--- START ---

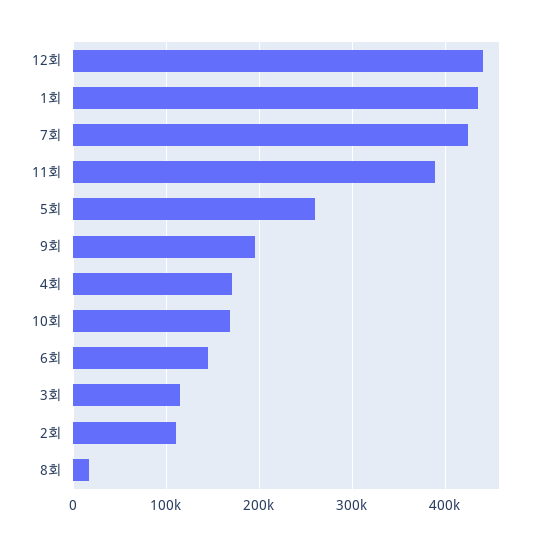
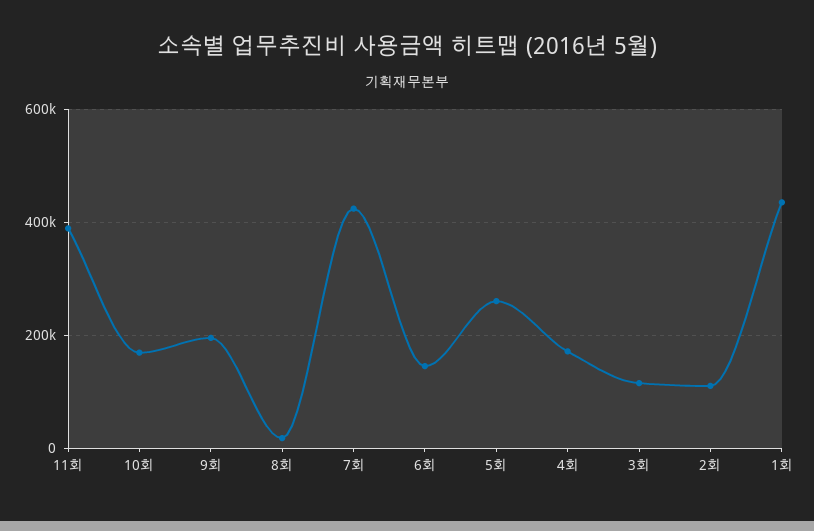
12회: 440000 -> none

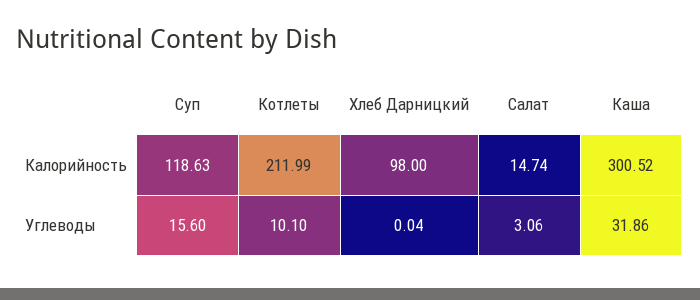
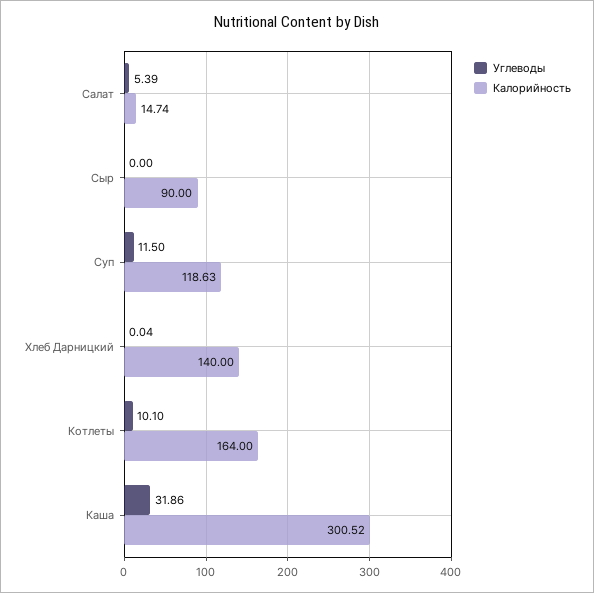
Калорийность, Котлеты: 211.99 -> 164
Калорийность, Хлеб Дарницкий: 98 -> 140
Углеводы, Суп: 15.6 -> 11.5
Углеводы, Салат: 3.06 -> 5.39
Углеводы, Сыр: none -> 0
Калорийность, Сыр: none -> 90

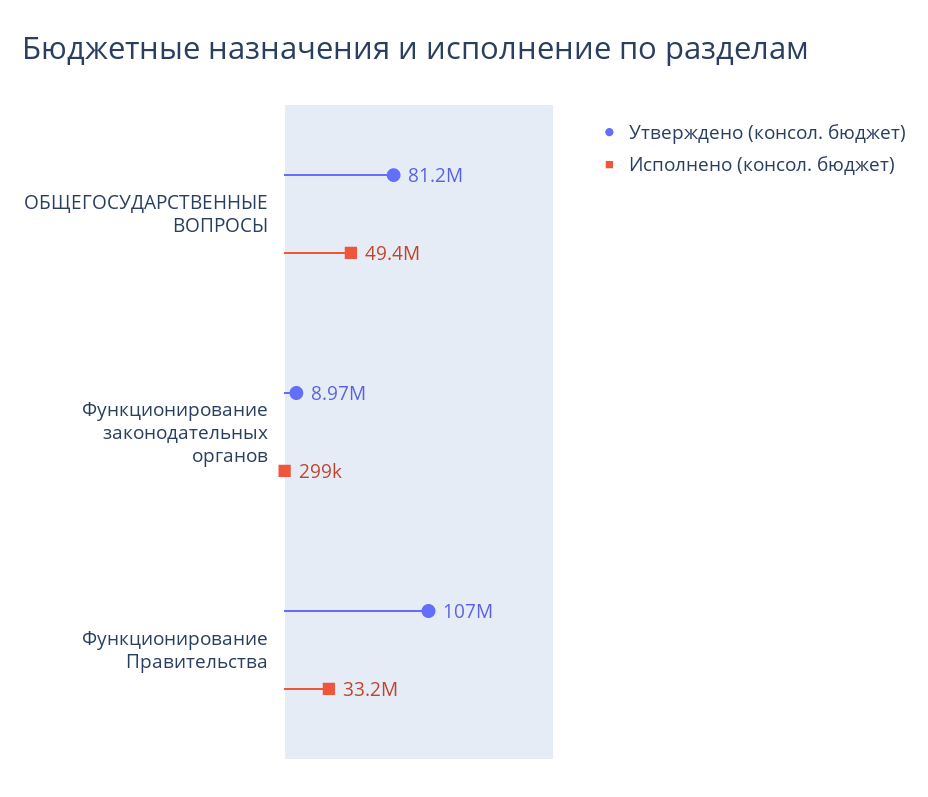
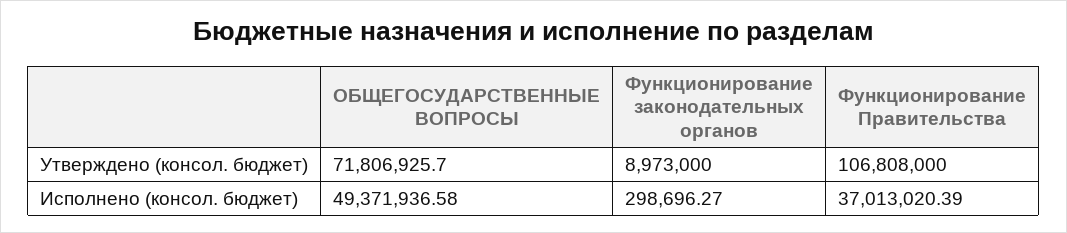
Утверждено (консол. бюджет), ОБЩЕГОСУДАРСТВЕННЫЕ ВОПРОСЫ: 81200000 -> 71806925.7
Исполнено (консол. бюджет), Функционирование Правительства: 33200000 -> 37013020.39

--- END ---

Copy each line of the preceding data that contains the string "консол".

TASK SOLUTION.
Утверждено (консол. бюджет), ОБЩЕГОСУДАРСТВЕННЫЕ ВОПРОСЫ: 81200000 -> 71806925.7
Исполнено (консол. бюджет), Функционирование Правительства: 33200000 -> 37013020.39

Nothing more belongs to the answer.